2022ICPC沈阳 - C D F L
The 2022 ICPC Asia Shenyang Regional Contest
C 暴力
D 签到
F 思维
L 搜索
C. Clamped Sequence
注意到数据范围 \(2 \le n \le 5000\),故可以枚举每个数作为选定区间的下界和上界,\(O(n^2 )\) 遍历结果取大即可
ll n, d, a[N], b[N], ans;
void calc(ll l, ll r){
ll sum = 0;
for(int i = 0; i < n; ++ i){
if(a[i] > r) b[i] = r;
else if(a[i] < l) b[i] = l;
else b[i] = a[i];
if(i) sum += abs(b[i] - b[i - 1]);
}
ans = max(ans, sum);
return ;
}
void solve(){
cin >> n >> d;
for(int i = 0; i < n; ++ i) cin >> a[i];
for(int i = 0; i < n; ++ i){
calc(a[i] - d, a[i]);
calc(a[i], a[i] + d);
}
cout << ans << '\n';
return ;
}
D. DRX vs. T1
统计哪个字母出现了3次即可
void solve(){
string ss;
cin >> ss;
int d = 0, t = 0;
for(auto ch : ss){
if(ch == 'D') ++ d;
else if(ch == 'T') ++ t;
}
if(d == 3) cout << "DRX\n";
else cout << "T1\n";
return ;
}
F. Half Mixed
易得子矩阵总共的个数为 \(tot = \frac{n \times (n + 1)}{2} \times \frac{m \times (m + 1)}{2}\)
那么仅当 tot 为偶数时有解
假设 \(\frac{m \times (m + 1)}{2}\) 为偶数,那么我们只需要找到一组 \(l_i\),满足:
- \(\sum l_i = m\)
- \(\sum \frac{l_i \times (l_i + 1)}{2} = \frac{m \times (m + 1)}{4}\)

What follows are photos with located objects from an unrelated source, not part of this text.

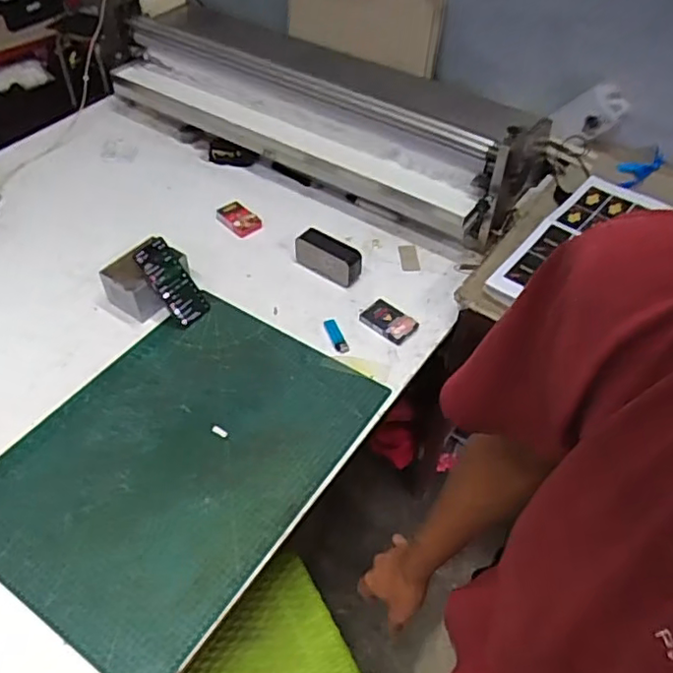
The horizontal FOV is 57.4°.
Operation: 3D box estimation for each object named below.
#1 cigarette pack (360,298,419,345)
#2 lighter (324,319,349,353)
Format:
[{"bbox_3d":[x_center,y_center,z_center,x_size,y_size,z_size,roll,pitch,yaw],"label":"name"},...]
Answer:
[{"bbox_3d":[0.101,-0.032,1.187,0.112,0.020,0.073,33,51,27],"label":"cigarette pack"},{"bbox_3d":[0.001,-0.001,1.173,0.024,0.017,0.084,-15,49,-20],"label":"lighter"}]

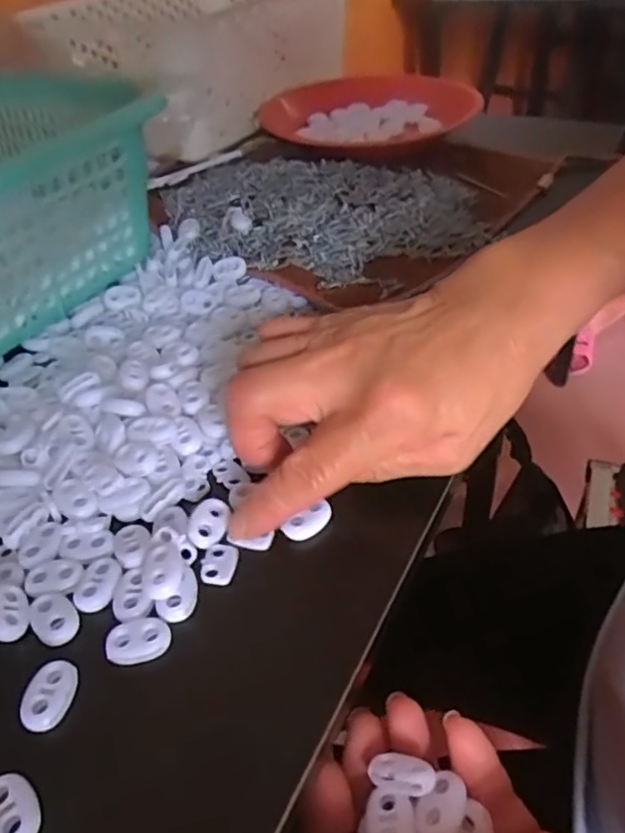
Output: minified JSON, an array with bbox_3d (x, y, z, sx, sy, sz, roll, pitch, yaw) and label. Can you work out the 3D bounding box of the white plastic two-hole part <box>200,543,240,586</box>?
[{"bbox_3d":[-0.037,0.058,0.251,0.015,0.004,0.018,4,42,10],"label":"white plastic two-hole part"}]

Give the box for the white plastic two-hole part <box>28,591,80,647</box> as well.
[{"bbox_3d":[-0.097,0.075,0.238,0.016,0.004,0.022,-33,48,-28],"label":"white plastic two-hole part"}]

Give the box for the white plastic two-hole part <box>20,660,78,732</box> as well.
[{"bbox_3d":[-0.089,0.094,0.215,0.016,0.004,0.023,1,41,7],"label":"white plastic two-hole part"}]

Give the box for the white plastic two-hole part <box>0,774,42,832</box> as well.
[{"bbox_3d":[-0.091,0.118,0.188,0.016,0.004,0.022,-31,47,-27],"label":"white plastic two-hole part"}]

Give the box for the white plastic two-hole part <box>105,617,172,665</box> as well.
[{"bbox_3d":[-0.063,0.080,0.228,0.022,0.004,0.014,-11,41,-7],"label":"white plastic two-hole part"}]

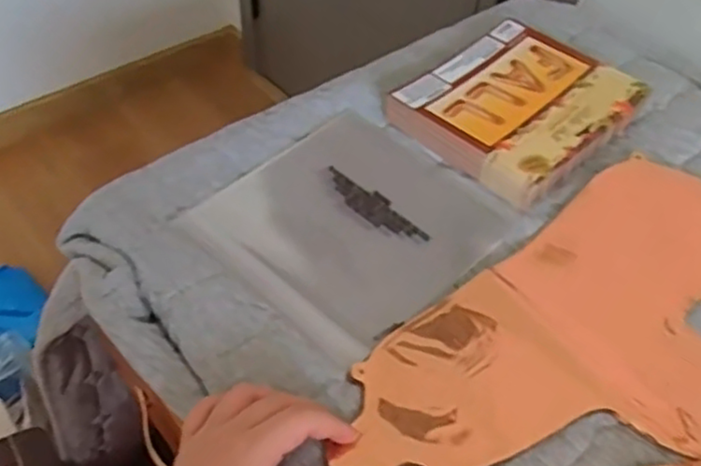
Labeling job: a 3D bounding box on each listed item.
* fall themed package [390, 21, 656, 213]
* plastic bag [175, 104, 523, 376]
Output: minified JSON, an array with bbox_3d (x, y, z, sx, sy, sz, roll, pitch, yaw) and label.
[{"bbox_3d":[0.162,-0.126,0.662,0.170,0.027,0.208,38,57,27],"label":"fall themed package"},{"bbox_3d":[0.003,-0.011,0.572,0.202,0.009,0.210,36,56,26],"label":"plastic bag"}]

利用这一组 \(l_i\) 间隔放置01形成一行,再用该行放置所有行即可
可以贪心的找 \(l_i\),一定存在解
此题代码不放了,个人还做不出来
VP代码传送门
L. Tavern Chess
注意在题目所给的限制条件下,每一轮进攻必定死一个随从
又数据范围 \(1 \le n, m \le 7\),所以利用 dfs 遍历所有情况即可
double alice = 0, atie = 0, bob = 0;
void dfs(vector<pii> & a, vector<pii> & b, int x, int y, int t, double p){
if(a.empty() && b.empty()){ atie += p; return ; }
if(a.empty()) { bob += p; return ; }
if(b.empty()) { alice += p; return ; }
x %= a.size();
y %= b.size();
if(t == 0){
for(int i = 0; i < b.size(); ++ i){
vector<pii> na = a, nb = b;
int nx = x, ny = y;
na[x].second -= nb[i].first;
nb[i].second -= na[x].first;
if(na[x].second <= 0) na.erase(na.begin() + x);
else ++ nx;
if(nb[i].second <= 0){
nb.erase(nb.begin() + i);
if(i < y) -- ny;
}
dfs(na, nb, nx, ny, 1 - t, p / b.size());
}
}else{
for(int i = 0; i < a.size(); ++ i){
vector<pii> na = a, nb = b;
int nx = x, ny = y;
na[i].second -= nb[y].first;
nb[y].second -= na[i].first;
if(na[i].second <= 0){
na.erase(na.begin() + i);
if(i < x) -- nx;
}
if(nb[y].second <= 0) nb.erase(nb.begin() + y);
else ++ ny;
dfs(na, nb, nx, ny, 1 - t, p / a.size());
}
}
return ;
}
void solve(){
int n, m;
cin >> n >> m;
vector<pii> a(n), b(m);// {atk, hp}
for(int i = 0; i < n; ++ i){
int x;
cin >> x;
a[i] = {x, x};
}
for(int i = 0; i < m; ++ i){
int x;
cin >> x;
b[i] = {x, x};
}
if(n > m)
dfs(a, b, 0, 0, 0, 1.0);
else if(n < m)
dfs(a, b, 0, 0, 1, 1.0);
else{
dfs(a, b, 0, 0, 0, 0.5);
dfs(a, b, 0, 0, 1, 0.5);
}
cout << fixed << setprecision(10)
<< alice << '\n'
<< bob << '\n'
<< atie << '\n';
return ;
}